Peu d’impact en Savoie

En Savoie, le mouvement aurait encore moins perturbé l’activité commerciale. Stéphane Bizouard, président de la commission commerce à la chambre de commerce et d’industrie, affirme qu’il y a eu « relativement peu d’impact ». « On a plus souffert du fait que les gens avaient peur de se retrouver dans des manifestations que des manifestations à proprement parler. » Interrogées en décembre, les unions commerciales n’ont pas déclaré de grosses difficultés. À l’exception d’Albertville qui a connu un mois de décembre « assez dur », selon Cédric Évrard, président de l’UCAA.

« Cela a été compliqué les samedis de mobilisation, autant pour le centre que pour la zone commerciale. » Aucun blocage n’a été à déplorer, seulement des « petit bouchons », conjugués à un climat délétère : « Les gens ont eu peur de sortir », résume-t-il. Depuis, l’impact est moindre, « les gens se sont accoutumés ». Nathalie Van, présidente de Chambéry en ville, constate que l’activité économique a été « légèrement perturbée » mais qu’aucun commerce n’a été « réellement sinistré ». Et à Aix-les-Bains, le commerce aurait au contraire tiré profit de la situation. « Chamnord ayant été bloqué, se souvient un commerçant du square Alfred Boucher, les gens sont venus à Aix faire leurs courses. »

Les collectivités en renfort

Le conseil régional d’Auvergne- Rhône-Alpes débloque 8 millions d’euros pour soutenir les commerçants et TPE artisanales touchés par les manifestations des Gilets jaunes. L’enveloppe comprend 2 millions pour financer 50 % des travaux, plafonnés à 10 000 euros, pour les commerçants ayant subi une dégradation matérielle un jour de manifestation. Elle sera soumise au vote de la prochaine commission permanente du conseil régional, le 15 février prochain.

Les 6 millions restant seront alloués aux commerçants et TPE artisanales ayant subi une baisse de chiffre d’affaires d’au moins 20 % entre le 1er novembre 2018 et le 31 janvier 2019 par rapport à la même période de l’année précédente. Le dispositif, en cours de finalisation avec les banques, prévoit l’octroi de prêts à taux zéro qui seront garantis par la Région.
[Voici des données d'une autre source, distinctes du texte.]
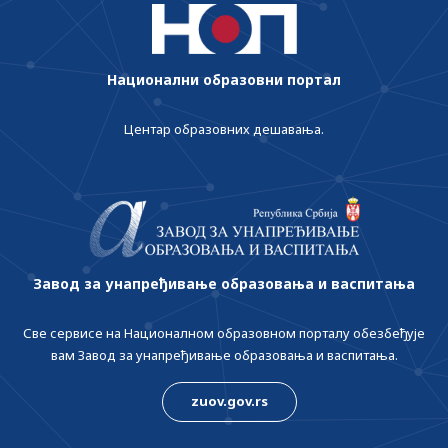
Национални образовни портал
Центар образовних дешавања.
Завод за унапређивање образовања и васпитања
Све сервисе на Националном образовном порталу обезбеђује
вам Завод за унапређивање образовања и васпитања.
zuov.gov.rs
Il devrait être validé par la commission permanente prévue le 29 mars 2019. « C’est une aide d’urgence qui intervient en complément des dispositifs déjà mis en place par le conseil régional en faveur du commerce de proximité », note Annabel André- Laurent, vice-présidente chargée de l’économie et des petites entreprises.

Une perte de croissance de 0,1% sur la région

Selon la chambre de commerce et d’industrie régionale, la perte de croissance serait de 0,1 % sur Auvergne- Rhône-Alpes. Au niveau national, le gouvernement indique que le mouvement des Gilets jaunes n’a eu, à fin décembre 2018, qu’un impact limité sur les défaillances de sociétés. En revanche, 4 577 entreprises représentant 66 000 salariés ont demandé, au 24 janvier 2019, à bénéficier du dispositif d’activité partielle auprès des services du ministère du Travail. Ce Les collectivités en renfort soutien représente un coût de 36 millions d’euros. Les mesures d’étalement des échéances sociales et fiscales mises en place pour le mois de décembre ont par ailleurs été prolongées sur le 1er trimestre 2019. « Le réseau des comités des chefs des services financiers (CCSF) est mobilisé pour traiter au cas par cas et apporter des solutions aux entreprises les plus fragilisées », précise le ministère dans un communiqué assurant que des référents territoriaux sont chargés d’accompagner et orienter les commerçants en difficulté.